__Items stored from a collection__
——————————

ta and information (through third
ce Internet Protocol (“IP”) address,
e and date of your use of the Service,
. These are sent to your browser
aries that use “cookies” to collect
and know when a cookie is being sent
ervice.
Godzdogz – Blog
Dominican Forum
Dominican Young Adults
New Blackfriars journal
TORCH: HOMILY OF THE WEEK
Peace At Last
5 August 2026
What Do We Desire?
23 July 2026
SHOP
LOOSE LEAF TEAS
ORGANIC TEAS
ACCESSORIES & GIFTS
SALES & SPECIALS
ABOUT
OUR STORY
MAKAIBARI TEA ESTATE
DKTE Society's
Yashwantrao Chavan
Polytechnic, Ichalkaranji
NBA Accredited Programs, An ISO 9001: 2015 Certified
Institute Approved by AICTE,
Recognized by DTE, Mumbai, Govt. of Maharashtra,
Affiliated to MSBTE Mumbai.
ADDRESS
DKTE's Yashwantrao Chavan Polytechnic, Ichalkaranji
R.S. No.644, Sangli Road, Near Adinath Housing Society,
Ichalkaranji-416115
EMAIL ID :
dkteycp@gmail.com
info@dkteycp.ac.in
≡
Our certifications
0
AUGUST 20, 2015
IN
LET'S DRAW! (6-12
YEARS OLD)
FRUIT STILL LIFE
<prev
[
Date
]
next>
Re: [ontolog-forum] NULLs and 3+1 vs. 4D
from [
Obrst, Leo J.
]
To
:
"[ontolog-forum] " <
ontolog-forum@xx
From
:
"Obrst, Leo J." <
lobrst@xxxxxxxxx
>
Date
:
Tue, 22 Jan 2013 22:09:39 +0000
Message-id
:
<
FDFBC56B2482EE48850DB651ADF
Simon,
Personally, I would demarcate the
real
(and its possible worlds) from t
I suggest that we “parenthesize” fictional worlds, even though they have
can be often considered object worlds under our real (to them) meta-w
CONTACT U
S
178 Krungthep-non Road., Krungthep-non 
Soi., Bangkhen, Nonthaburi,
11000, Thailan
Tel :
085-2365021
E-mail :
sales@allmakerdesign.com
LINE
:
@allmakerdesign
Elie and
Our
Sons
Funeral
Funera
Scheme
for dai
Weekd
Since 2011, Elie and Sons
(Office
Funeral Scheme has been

——————————

__Task goal__
Pick out each line in the records that contains the string "ontolog", and copy those lines.

__Output below__
Re: [ontolog-forum] NULLs and 3+1 vs. 4D
"[ontolog-forum] " <
ontolog-forum@xx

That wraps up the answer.